Yash
Yash

Reputation: 1018

Testing transaction capability of applications

Application 1(A1) sends messages to A2 over MQ. A2 uses XA transactions so that a message dropped on the queue is picked by A2, processed and written to the DB and the whole transaction is committed at once.

I would like to test whether A2 correctly maintains system consistency if the transaction fails mid-way and whether XA has been implemented correctly.

I would like to stop the DB as soon as A2 picks up the message. But I am not sure whether I will have enough time to stop the DB and whether I will know for sure that the message has been picked.

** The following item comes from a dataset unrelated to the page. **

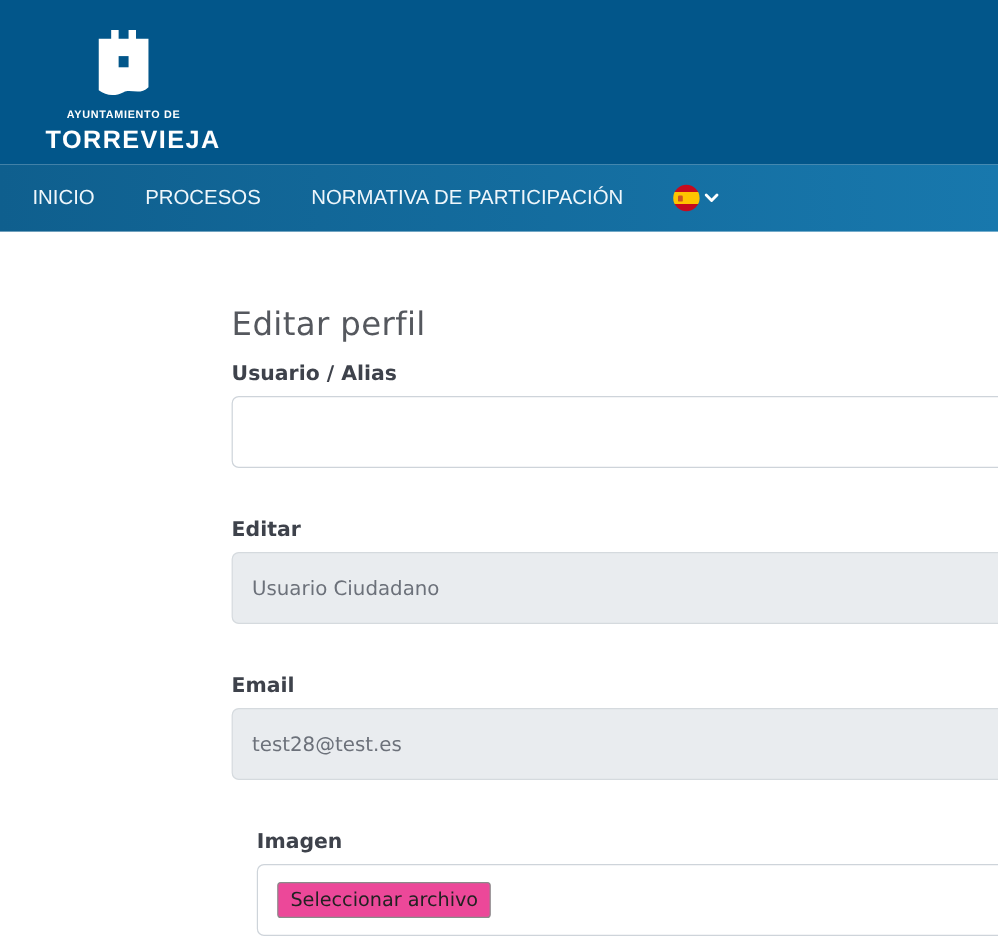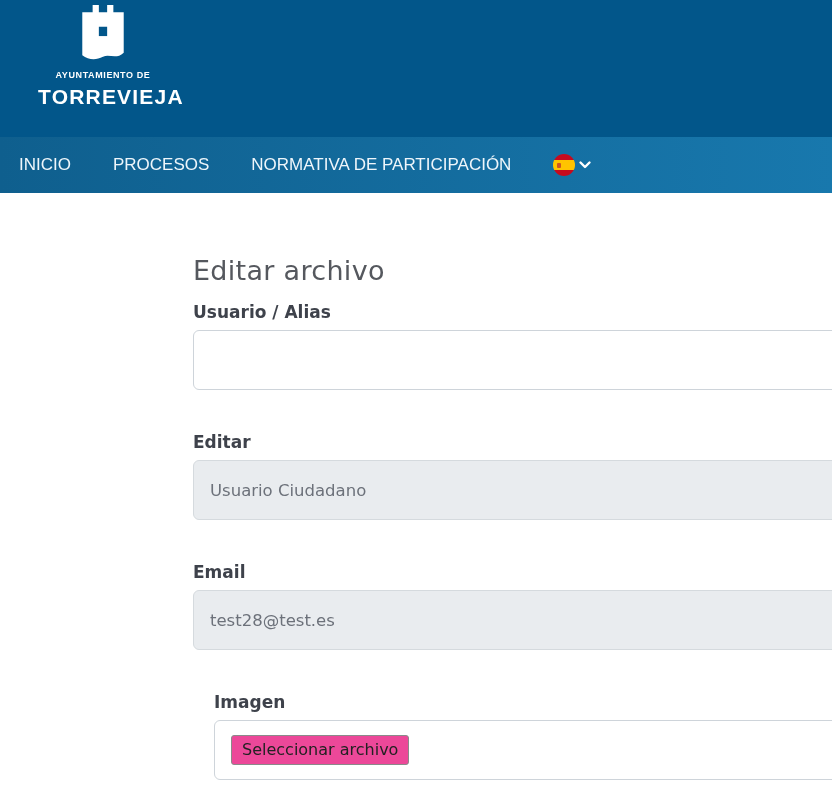"AYUNTAMIENTO DE" .logo { top: 5px -> 25px }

Any other suggestions for testing this?

Thanks,

Yash

Upvotes: 0

Views: 43

Answers (1)

Nicholas
Nicholas

Reputation: 16066

I am assuming you are using Java here, otherwise, some of this won't be applicable.

The quick, pragmatic solution is to inject a delay into your process which will give you time to take your transactionally destructive action. The easiest way to do this would be to run the app in a debugger. Place a breakpoint at some suitable location (perhaps after the message has been received and the DB write is complete but not committed) and kill the DB when the debugger pauses the thread. Alternatively, add a test hook to your code whereby the thread will sleep if the MQ message has a header titled something unlikely like 'sleeponmessagereceived'.

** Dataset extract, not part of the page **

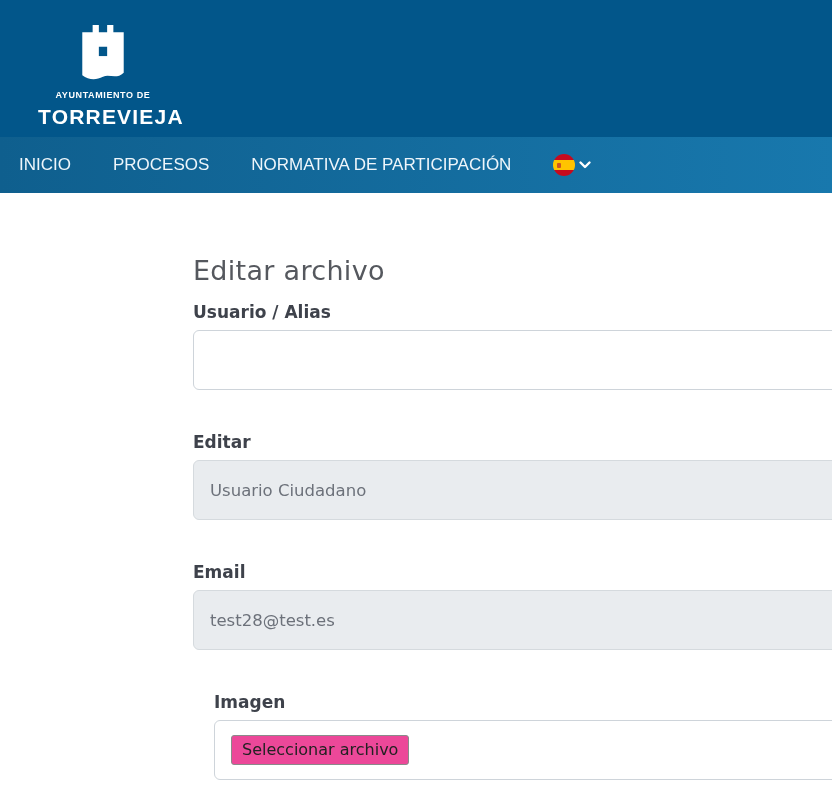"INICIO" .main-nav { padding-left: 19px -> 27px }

A more complex but sophisticated technique is to use error injection via some AOP tool. I would definitely look at Byteman. It allows you to inject bytecode at runtime and was originally written to test XA scenarios like yours for the Arjuna transaction manager. You can inject code procedurally, or you can annotate unit testing procedures. Some of the advantages of this approach is that you can direct Byteman to trigger an error condition based on a variety of other conditions, such as nth invocation, or if a method arg is X. Also, depending on how detailed your knowledge of your transaction manager is, you can recreate a wider set of scenarios to produce some more tricky XA outcomes like Heuristic exceptions. There's some examples here that demonstrate how to use Byteman scripts to validate MQ XA Recovery. This project is intended to help reproducing XA failure and recovery. It is JBoss specific, but I would imagine you would be able to adapt to your environment.